[EXERCISE AIM] Needed from the data below: every line from the one with "X36550Y-29500D03*" up to and including the one with "X52850Y-57500D03*", repeated exactly and with nothing else.

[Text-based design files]
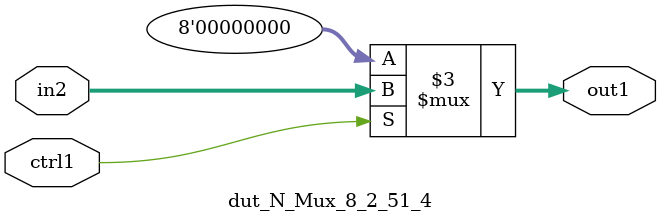
<source format=v>

`timescale 1ps / 1ps


module dut_N_Mux_8_2_51_4( in2, ctrl1, out1 );

    input [7:0] in2;
    input ctrl1;
    output [7:0] out1;
    reg [7:0] out1;

    
    // rtl_process:dut_N_Mux_8_2_51_4/dut_N_Mux_8_2_51_4_thread_1
    always @*
      begin : dut_N_Mux_8_2_51_4_thread_1
        case (ctrl1) 
          1'b1: 
            begin
              out1 = in2;
            end
          default: 
            begin
              out1 = 8'd000;
            end
        endcase
      end

endmodule




</source>
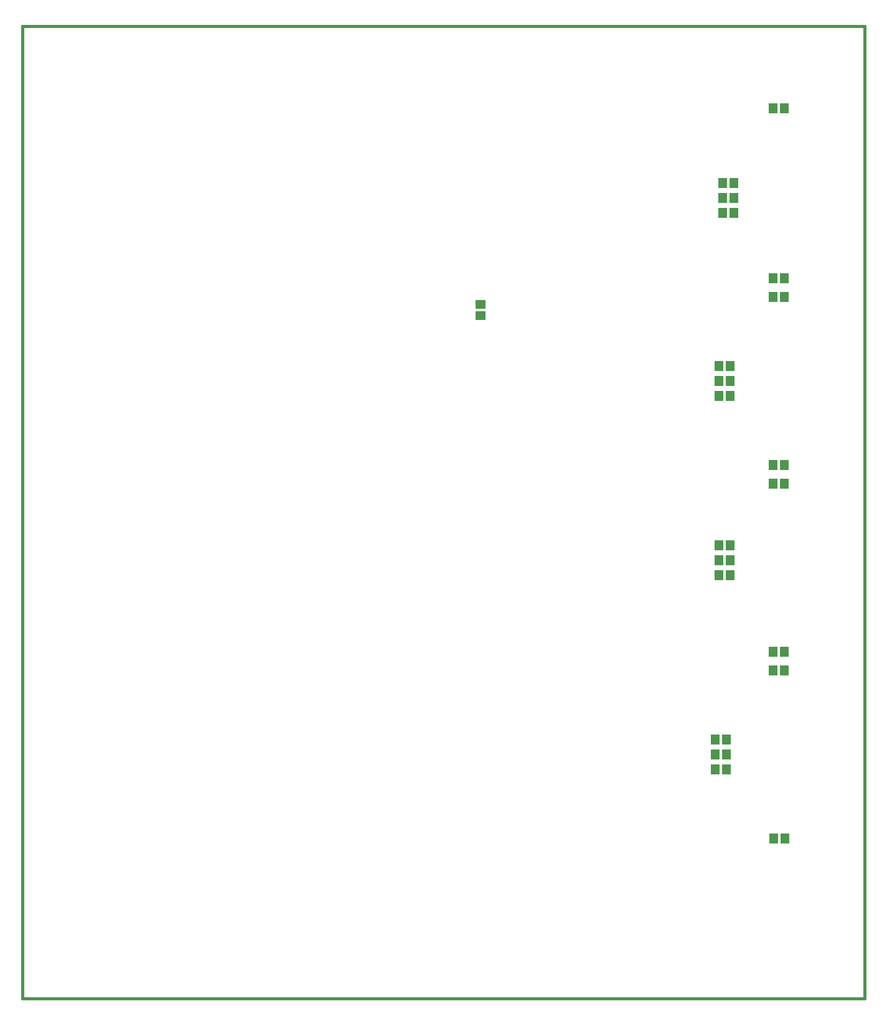
<source format=gbp>
G04 (created by PCBNEW-RS274X (2011-07-09 BZR 3046)-testing) date Thu 14 Jul 2011 07:11:13 PM CEST*
G01*
G70*
G90*
%MOIN*%
G04 Gerber Fmt 3.4, Leading zero omitted, Abs format*
%FSLAX34Y34*%
G04 APERTURE LIST*
%ADD10C,0.006000*%
%ADD11C,0.015000*%
%ADD12R,0.057000X0.047200*%
%ADD13R,0.047200X0.057000*%
G04 APERTURE END LIST*
G54D10*
G54D11*
X12008Y-66043D02*
X12008Y-13976D01*
X57087Y-66043D02*
X12008Y-66043D01*
X57087Y-13976D02*
X57087Y-66043D01*
X56988Y-13976D02*
X57087Y-13976D01*
X12008Y-13976D02*
X56988Y-13976D01*
G54D12*
X36550Y-28900D03*
X36550Y-29500D03*
G54D13*
X52200Y-18400D03*
X52800Y-18400D03*
X52800Y-27500D03*
X52200Y-27500D03*
X52200Y-28500D03*
X52800Y-28500D03*
X52800Y-37500D03*
X52200Y-37500D03*
X52200Y-38500D03*
X52800Y-38500D03*
X52800Y-47500D03*
X52200Y-47500D03*
X52200Y-48500D03*
X52800Y-48500D03*
X52850Y-57500D03*
X52250Y-57500D03*
X49100Y-53800D03*
X49700Y-53800D03*
X49100Y-53000D03*
X49100Y-52200D03*
X49700Y-53000D03*
X49700Y-52200D03*
X49300Y-43400D03*
X49900Y-43400D03*
X49300Y-42600D03*
X49300Y-41800D03*
X49900Y-42600D03*
X49900Y-41800D03*
X49300Y-33800D03*
X49900Y-33800D03*
X49300Y-33000D03*
X49300Y-32200D03*
X49900Y-33000D03*
X49900Y-32200D03*
X49500Y-24000D03*
X50100Y-24000D03*
X49500Y-23200D03*
X49500Y-22400D03*
X50100Y-23200D03*
X50100Y-22400D03*
M02*

</source>
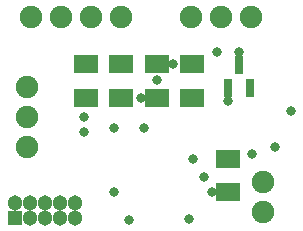
<source format=gts>
G04 Layer_Color=8388736*
%FSLAX44Y44*%
%MOMM*%
G71*
G01*
G75*
%ADD28R,2.0032X1.5032*%
%ADD29R,0.8032X1.6032*%
%ADD30C,1.3032*%
%ADD31R,1.3032X1.3032*%
%ADD32C,1.9032*%
%ADD33C,0.8382*%
D28*
X1610000Y1060000D02*
D03*
Y1031500D02*
D03*
X1670000Y980000D02*
D03*
Y951500D02*
D03*
X1640000Y1060000D02*
D03*
Y1031500D02*
D03*
X1580000Y1060000D02*
D03*
Y1031500D02*
D03*
X1550000Y1060000D02*
D03*
Y1031500D02*
D03*
D29*
X1689000Y1040000D02*
D03*
X1670000D02*
D03*
X1679500Y1059000D02*
D03*
D30*
X1540800Y942700D02*
D03*
X1528100D02*
D03*
X1515400D02*
D03*
X1502700D02*
D03*
X1490000D02*
D03*
X1540800Y930000D02*
D03*
X1528100D02*
D03*
X1515400D02*
D03*
X1502700D02*
D03*
D31*
X1490000D02*
D03*
D32*
X1700000Y960000D02*
D03*
Y934600D02*
D03*
X1639200Y1100000D02*
D03*
X1664600D02*
D03*
X1690000D02*
D03*
X1500000Y990000D02*
D03*
Y1015400D02*
D03*
Y1040800D02*
D03*
X1529200Y1100000D02*
D03*
X1554600D02*
D03*
X1580000D02*
D03*
X1503800D02*
D03*
D33*
X1637284Y928809D02*
D03*
X1661131Y1069975D02*
D03*
X1679448Y1070356D02*
D03*
X1609925Y1046480D02*
D03*
X1623445Y1060000D02*
D03*
X1586500Y928370D02*
D03*
X1656604Y951500D02*
D03*
X1670000Y1028555D02*
D03*
X1596555Y1031500D02*
D03*
X1548892Y1002500D02*
D03*
X1650000Y964422D02*
D03*
X1723898Y1020572D02*
D03*
X1573784Y1006094D02*
D03*
X1690878Y984250D02*
D03*
X1709928Y989584D02*
D03*
X1599184Y1006094D02*
D03*
X1573784Y951738D02*
D03*
X1640518Y980000D02*
D03*
X1548892Y1015400D02*
D03*
M02*

</source>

[EXERCISE RESPONSE]
X36550Y-29500D03*
G54D13*
X52200Y-18400D03*
X52800Y-18400D03*
X52800Y-27500D03*
X52200Y-27500D03*
X52200Y-28500D03*
X52800Y-28500D03*
X52800Y-37500D03*
X52200Y-37500D03*
X52200Y-38500D03*
X52800Y-38500D03*
X52800Y-47500D03*
X52200Y-47500D03*
X52200Y-48500D03*
X52800Y-48500D03*
X52850Y-57500D03*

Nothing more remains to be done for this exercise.